WORK INSTRUCTION
Return each line of the records that contains the word "Material".

━━━ GIVEN ENTRIES ━━━

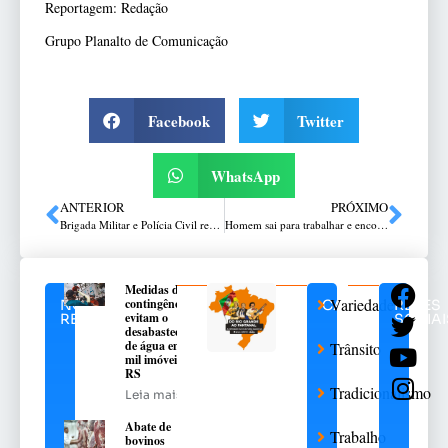
Reportagem: Redação
Grupo Planalto de Comunicação
Facebook
Twitter
WhatsApp
ANTERIOR
PRÓXIMO
Brigada Militar e Polícia Civil realizam segunda edição da Operação Pampa em Mato Castelhano
Homem sai para trabalhar e encontra corpo esquartejado dentro de sacola
Medidas de
Variedades
contingência
NOTÍCIAS
CATEGORIAS
REDES
evitam o
RELACIONADAS
SOCIAI
desabastecimento
de água em 376
Trânsito
mil imóveis no
RS
Tradicionalismo
Leia mais
Abate de
Trabalho
bovinos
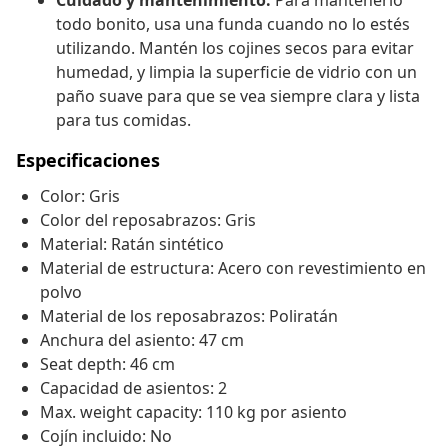
Cuidado y mantenimiento:
Para mantenerlo
todo bonito, usa una funda cuando no lo estés
utilizando. Mantén los cojines secos para evitar
humedad, y limpia la superficie de vidrio con un
paño suave para que se vea siempre clara y lista
para tus comidas.
Especificaciones
Color: Gris
Color del reposabrazos: Gris
Material: Ratán sintético
Material de estructura: Acero con revestimiento en
polvo
Material de los reposabrazos: Poliratán
Anchura del asiento: 47 cm
Seat depth: 46 cm
Capacidad de asientos: 2
Max. weight capacity: 110 kg por asiento
Cojín incluido: No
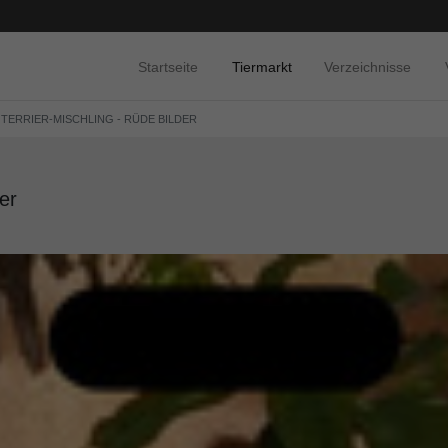
Startseite
Tiermarkt
Verzeichnisse
 TERRIER-MISCHLING - RÜDE BILDER
er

━━━

TASK ANSWER
Material: Ratán sintético
Material de estructura: Acero con revestimiento en
Material de los reposabrazos: Poliratán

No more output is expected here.